Okay, she is in England, how does she know this stuff?!  Does she have my computer bugged or something!  Man, it is just downright lowering to be slapped down from 'across the pond'.  It gets worse.  She goes on to discuss how to help ourselves overcome our own self imposed barriers and resistances:
"We talk to ourselves internally all the time, and generally the chatter we have is with our sub-conscious. We have spent a lot of our lives programming our sub-conscious mind, and the feedback it gives us is a result of those years, positive or negative."

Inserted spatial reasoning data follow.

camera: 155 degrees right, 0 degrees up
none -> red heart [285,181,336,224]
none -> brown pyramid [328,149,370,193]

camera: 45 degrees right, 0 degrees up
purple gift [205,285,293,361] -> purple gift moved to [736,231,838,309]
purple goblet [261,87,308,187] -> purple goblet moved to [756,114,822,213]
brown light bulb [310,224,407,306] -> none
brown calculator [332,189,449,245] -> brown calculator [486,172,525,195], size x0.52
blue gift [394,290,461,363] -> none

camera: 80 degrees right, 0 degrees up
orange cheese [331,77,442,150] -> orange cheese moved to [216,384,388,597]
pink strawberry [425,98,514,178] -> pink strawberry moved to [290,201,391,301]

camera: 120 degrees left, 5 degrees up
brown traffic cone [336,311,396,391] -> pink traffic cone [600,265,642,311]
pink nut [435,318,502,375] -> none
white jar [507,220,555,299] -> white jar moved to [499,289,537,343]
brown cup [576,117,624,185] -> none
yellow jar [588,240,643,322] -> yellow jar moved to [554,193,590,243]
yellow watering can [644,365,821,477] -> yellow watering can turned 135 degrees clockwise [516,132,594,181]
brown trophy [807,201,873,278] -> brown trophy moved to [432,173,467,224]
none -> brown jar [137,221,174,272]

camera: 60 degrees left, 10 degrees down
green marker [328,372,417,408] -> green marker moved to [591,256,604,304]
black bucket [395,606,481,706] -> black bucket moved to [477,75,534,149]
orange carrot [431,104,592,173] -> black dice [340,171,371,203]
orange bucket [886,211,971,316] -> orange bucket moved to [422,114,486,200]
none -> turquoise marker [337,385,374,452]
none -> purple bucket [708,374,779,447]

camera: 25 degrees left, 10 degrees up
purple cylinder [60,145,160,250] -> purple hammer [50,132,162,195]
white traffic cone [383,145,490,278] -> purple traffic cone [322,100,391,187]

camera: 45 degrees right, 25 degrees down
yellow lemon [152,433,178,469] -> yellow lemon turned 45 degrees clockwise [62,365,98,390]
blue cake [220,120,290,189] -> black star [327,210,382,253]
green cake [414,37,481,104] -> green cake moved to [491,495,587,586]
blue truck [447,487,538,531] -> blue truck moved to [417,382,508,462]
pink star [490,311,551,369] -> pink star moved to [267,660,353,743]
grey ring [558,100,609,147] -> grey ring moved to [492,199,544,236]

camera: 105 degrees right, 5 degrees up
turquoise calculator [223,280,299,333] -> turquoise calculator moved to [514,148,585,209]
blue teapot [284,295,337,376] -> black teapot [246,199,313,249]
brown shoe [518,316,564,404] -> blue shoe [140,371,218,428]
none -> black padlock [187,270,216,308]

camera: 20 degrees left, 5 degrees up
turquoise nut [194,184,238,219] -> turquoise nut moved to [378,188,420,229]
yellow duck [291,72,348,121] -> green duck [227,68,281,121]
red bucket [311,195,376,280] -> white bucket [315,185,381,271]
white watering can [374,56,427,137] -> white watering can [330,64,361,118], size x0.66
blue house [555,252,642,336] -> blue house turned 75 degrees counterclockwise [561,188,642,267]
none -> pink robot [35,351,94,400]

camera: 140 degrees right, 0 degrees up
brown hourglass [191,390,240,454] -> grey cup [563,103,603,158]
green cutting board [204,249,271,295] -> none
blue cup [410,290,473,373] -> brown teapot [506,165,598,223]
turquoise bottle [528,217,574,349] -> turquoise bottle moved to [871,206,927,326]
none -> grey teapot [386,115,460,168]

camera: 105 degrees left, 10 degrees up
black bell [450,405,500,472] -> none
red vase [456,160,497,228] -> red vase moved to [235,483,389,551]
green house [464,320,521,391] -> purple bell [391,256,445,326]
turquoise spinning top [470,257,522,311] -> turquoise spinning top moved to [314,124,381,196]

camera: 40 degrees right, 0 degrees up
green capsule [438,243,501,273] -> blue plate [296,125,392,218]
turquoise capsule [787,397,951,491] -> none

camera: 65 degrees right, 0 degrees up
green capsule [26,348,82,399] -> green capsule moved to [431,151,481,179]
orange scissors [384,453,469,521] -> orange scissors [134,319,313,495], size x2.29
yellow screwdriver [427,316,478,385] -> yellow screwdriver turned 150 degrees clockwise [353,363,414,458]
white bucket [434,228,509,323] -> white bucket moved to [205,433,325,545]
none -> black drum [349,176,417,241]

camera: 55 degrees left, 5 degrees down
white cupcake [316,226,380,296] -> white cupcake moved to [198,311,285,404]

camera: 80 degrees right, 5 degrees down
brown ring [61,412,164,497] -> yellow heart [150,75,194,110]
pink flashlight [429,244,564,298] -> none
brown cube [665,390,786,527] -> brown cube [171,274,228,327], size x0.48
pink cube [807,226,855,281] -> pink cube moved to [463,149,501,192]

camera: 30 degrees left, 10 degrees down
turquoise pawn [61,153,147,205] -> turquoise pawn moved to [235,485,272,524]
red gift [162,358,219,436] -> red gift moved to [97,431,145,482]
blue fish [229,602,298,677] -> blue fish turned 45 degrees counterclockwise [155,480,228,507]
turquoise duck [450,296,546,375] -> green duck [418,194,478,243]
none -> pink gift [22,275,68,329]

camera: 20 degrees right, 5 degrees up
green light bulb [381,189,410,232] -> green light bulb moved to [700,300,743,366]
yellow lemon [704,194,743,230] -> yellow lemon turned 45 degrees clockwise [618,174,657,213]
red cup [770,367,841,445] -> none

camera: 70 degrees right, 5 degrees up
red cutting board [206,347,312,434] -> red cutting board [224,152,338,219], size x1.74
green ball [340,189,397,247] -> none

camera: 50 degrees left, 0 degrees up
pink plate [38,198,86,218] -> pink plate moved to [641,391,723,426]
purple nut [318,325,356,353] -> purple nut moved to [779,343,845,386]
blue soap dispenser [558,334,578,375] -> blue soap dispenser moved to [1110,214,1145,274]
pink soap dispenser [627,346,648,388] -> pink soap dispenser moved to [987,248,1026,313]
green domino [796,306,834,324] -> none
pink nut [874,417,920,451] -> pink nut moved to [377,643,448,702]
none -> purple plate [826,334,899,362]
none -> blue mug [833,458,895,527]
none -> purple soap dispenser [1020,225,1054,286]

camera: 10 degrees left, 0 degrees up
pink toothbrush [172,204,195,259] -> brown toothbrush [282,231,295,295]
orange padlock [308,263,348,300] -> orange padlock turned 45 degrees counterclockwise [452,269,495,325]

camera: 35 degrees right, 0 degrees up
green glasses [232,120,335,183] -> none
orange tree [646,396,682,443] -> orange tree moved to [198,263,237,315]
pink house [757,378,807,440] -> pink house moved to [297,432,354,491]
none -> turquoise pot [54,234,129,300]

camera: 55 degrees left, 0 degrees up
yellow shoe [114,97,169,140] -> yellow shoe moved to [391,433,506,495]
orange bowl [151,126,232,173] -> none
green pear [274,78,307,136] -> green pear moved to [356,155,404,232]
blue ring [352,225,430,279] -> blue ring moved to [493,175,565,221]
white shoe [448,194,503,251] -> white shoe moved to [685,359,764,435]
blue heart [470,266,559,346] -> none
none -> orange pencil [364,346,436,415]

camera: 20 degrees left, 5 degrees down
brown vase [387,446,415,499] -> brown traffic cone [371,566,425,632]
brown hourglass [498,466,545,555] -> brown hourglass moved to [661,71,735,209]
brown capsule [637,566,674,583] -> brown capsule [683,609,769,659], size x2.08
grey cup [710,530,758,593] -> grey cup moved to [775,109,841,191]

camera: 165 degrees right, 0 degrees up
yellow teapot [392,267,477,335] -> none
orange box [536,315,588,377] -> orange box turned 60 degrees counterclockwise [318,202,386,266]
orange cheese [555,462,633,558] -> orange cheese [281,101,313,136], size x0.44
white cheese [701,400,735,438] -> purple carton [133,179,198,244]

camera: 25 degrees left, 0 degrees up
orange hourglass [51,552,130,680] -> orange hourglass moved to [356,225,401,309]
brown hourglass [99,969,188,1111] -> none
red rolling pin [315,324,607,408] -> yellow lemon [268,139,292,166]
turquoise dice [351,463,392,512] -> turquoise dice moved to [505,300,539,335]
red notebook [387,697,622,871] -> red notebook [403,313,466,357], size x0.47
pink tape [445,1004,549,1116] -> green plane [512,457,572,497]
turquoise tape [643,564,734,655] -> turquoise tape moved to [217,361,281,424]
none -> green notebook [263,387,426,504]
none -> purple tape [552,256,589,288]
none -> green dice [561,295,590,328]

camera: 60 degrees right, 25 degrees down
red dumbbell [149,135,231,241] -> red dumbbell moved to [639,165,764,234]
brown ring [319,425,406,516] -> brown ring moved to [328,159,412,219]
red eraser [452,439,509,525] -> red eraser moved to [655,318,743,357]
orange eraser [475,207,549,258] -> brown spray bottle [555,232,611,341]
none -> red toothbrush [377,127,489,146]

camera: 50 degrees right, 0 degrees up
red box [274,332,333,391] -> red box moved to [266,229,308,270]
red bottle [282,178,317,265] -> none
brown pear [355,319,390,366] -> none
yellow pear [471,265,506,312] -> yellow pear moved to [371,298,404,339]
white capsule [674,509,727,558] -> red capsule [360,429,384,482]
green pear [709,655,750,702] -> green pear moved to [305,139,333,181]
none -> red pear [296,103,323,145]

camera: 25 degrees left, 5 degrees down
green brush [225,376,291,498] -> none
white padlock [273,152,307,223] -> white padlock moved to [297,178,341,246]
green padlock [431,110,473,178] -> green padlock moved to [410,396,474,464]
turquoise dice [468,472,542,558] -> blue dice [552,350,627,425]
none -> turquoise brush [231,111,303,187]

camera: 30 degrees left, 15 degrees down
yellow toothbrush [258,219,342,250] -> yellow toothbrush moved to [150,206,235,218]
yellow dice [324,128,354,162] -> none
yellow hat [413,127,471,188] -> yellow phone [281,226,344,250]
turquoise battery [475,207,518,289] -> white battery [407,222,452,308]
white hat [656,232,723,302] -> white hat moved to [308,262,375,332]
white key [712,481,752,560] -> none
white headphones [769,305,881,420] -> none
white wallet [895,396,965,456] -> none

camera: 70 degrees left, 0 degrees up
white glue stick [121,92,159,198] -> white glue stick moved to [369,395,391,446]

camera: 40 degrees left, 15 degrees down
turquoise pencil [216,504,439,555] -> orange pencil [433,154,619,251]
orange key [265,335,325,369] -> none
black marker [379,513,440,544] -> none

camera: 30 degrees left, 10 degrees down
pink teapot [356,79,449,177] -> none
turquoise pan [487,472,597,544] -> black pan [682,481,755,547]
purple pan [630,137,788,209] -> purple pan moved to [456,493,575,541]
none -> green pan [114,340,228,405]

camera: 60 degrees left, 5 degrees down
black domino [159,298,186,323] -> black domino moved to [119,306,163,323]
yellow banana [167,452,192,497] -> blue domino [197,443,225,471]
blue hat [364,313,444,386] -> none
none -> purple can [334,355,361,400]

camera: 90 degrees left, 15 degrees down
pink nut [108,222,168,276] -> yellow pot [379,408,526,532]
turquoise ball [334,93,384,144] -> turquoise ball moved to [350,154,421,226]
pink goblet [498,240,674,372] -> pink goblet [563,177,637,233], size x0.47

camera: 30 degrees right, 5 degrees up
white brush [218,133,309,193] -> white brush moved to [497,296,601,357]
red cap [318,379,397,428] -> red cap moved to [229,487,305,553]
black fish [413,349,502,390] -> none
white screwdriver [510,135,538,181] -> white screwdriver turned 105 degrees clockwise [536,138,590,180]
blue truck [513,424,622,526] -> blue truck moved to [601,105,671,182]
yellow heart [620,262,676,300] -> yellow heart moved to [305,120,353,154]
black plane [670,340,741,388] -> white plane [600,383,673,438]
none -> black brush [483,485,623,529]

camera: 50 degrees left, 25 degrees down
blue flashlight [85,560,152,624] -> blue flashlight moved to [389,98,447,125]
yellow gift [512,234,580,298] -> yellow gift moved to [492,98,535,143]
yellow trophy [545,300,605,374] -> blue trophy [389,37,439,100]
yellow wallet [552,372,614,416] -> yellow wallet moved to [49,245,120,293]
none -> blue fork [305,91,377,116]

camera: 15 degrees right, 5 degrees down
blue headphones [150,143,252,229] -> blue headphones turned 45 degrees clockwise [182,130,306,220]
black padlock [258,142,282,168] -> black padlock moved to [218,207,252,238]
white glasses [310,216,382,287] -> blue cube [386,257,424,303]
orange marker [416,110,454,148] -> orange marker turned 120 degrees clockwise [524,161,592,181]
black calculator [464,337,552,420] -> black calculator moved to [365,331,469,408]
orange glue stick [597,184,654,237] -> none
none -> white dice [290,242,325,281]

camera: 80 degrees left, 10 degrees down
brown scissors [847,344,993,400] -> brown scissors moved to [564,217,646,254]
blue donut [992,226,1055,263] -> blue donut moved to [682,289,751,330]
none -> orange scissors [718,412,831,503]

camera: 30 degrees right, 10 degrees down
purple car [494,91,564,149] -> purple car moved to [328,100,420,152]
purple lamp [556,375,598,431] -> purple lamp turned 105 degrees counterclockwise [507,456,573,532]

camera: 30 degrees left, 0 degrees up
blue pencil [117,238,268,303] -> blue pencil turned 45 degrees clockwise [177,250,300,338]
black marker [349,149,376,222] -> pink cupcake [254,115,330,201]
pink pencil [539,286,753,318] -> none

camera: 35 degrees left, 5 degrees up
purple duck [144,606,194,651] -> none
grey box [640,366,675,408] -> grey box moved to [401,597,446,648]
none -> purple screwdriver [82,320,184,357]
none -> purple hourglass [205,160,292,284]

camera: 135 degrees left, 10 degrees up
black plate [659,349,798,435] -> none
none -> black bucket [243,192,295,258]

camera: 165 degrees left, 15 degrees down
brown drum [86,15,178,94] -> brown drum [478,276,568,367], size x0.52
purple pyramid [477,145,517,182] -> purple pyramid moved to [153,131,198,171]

One of the fundamental things you have to observe and act on is what messages your sub-conscious is feeding you, unbidden and un-noticed most of the time! It’s important because the internal dialogue has the power to override the messages you are getting from outside yourself. It’s inside your head after all, and possession is nine tenths of the law as they say – why on earth should it let all this new stuff come in and upset the status quo?
To make real changes in your thinking, you have to take conscious charge of the chatter in your head – be aware of any negative messages, and turn them around."
 It goes on to suggest to write down and examine what barriers we are creating for ourselves and come up with ways to talk our way out.  For instance instead of saying "I hate health food."  you could try  "I'll give health food a fair shot."

It's about facing down yourself and your own bad habits and negative self talk and starting to turn yourself around mentally as well as physically.  I can do that, I'm on board.  I'm actually beginning to like myself for the first time in forty some odd years!
 
But I'm still not making a note every time I take a sip of freaking water!!!